Fig. 2. Spectral tuning and fluorophore diversity produce a palette of RNA-fluorophore complexes

(A) Absorbance spectra of GFP-like fluorophores. Spectra were collected in the absence of RNA at pH 7.4. (B,C) Excitation (B) and emission (C) spectra of RNA-fluorophore complexes. Spectra were collected in the presence of excess fluorophore at pH 7.4 for RNAs binding to DMHBI (2–4, 13-2, 3–6 and 17-3), DFHBI (24-2), DMABI (11-3) and 2-HBI (6–8). Spectra are normalized to the excitation and emission peak for each complex. Arrows indicate the fluorophore from which each spectrum is derived. For emission spectra (C), DMHBI is indicated by blue shading. (D) RNA-fluorophore complexes were illuminated with UV light (365 nm) and photographed. From left to right, the tubes contain RNAs 2–4, 24-2, 11-3, 13-2, 3–6, 17-3, 6–8 and fluorophores as indicated above. The image is a montage obtained under identical image acquisition conditions.

Fig. 3. RNA-fluorophore complexes with EGFP-like properties

(A) Normalized excitation (blue) and emission (green) spectra of 24-2-DFHBI complex. (B) Normalized absorbance spectra of DFHBI at pHs 5.0, 6.0, 7.0 and 8.0. (C,D) 24-2 incubated with excess DFHBI (C) or HBI (D) at pHs 6.0, 7.0 and 8.0. (E) Photobleaching curves for 24-2-DFHBI, EGFP and fluorescein.
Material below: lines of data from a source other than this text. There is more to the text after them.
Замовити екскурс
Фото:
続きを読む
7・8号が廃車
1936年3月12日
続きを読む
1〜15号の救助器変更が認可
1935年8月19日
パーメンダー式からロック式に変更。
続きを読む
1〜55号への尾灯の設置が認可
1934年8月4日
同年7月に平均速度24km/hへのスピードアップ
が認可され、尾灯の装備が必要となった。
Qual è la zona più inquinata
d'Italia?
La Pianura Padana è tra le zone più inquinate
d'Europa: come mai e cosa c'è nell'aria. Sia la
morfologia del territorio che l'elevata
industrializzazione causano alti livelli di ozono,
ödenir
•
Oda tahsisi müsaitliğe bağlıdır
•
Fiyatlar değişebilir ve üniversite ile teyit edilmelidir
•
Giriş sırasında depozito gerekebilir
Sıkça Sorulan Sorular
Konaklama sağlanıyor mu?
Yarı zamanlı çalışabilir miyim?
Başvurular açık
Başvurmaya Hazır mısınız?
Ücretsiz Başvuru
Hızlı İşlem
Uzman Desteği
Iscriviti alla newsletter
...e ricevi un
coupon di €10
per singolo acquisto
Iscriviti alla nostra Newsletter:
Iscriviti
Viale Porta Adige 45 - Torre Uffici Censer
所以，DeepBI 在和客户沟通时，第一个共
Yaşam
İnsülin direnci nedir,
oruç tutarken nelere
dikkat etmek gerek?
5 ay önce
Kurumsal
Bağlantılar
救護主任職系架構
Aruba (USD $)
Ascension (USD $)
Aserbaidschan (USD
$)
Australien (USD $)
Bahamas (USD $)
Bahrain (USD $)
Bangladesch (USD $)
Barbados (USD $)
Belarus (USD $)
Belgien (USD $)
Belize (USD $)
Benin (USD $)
Fluorophores were immobilized on glass slides and illuminated continuously with a 130 W mercury lamp. Total fluorescence was then plotted against exposure time and normalized to the maximum intensity of each fluorophore.
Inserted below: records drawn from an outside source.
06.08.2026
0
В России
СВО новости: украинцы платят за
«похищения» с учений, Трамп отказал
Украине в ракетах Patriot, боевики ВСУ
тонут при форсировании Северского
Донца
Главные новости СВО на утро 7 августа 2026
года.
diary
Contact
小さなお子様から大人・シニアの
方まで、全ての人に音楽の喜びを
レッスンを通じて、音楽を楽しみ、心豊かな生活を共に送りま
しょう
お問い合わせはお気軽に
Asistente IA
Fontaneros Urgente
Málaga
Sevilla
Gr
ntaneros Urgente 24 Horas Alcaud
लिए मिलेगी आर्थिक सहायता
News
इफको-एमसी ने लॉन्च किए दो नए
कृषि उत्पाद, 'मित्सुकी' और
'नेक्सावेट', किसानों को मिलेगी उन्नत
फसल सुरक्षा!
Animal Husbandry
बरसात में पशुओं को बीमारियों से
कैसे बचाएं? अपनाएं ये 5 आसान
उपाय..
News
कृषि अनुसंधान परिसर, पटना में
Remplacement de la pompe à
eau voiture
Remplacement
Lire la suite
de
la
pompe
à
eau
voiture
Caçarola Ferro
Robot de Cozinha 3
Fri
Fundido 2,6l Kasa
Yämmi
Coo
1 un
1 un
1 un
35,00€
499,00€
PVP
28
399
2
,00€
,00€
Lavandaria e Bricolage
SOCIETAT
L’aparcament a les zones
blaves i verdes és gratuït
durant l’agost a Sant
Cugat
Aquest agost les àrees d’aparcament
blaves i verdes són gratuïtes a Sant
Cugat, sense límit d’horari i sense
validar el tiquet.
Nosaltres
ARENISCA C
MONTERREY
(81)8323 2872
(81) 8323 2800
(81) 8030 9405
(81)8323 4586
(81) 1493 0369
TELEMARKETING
Fig. 4. Live cell imaging of Spinach fusion RNAs

(A) Live cell imaging of Spinach-tagged 5S RNA. Fluorescence and phase images of HEK293T cells expressing 5S tagged with either Spinach or Lamda, a control RNA. Fluorescence is detected in 5S-Spinach expressing cells in the presence of 20 µM DFHBI, with granule formation present in cells treated with 600 mM sucrose for 30 min (↑Suc). White dashed lines indicate nuclear borders assessed by Hoescht 33342 staining. (B) 5S-Spinach RNA induction in response to stress. 5S-Spinach-expressing HEK293T cells were pretreated with 30 nM ML-60128 for 16 hours and then treated with vehicle or 600 mM sucrose for 60 min. Treatment of cells with sucrose resulted in a rapid induction of 5S-Spinach RNA and an increase in total 5S-Spinach levels compared to control cells. (C) 5S-Spinach RNA localization into granules. 5S-Spinach-expressing HEK293T cells were stimulated with 600 mM sucrose to monitor the rate of formation of 5S-Spinach-containing granules. Arrowheads indicate granules that formed earliest, and arrows indicate granules that developed later during the time course of treatment. Scale bar, 10 µm.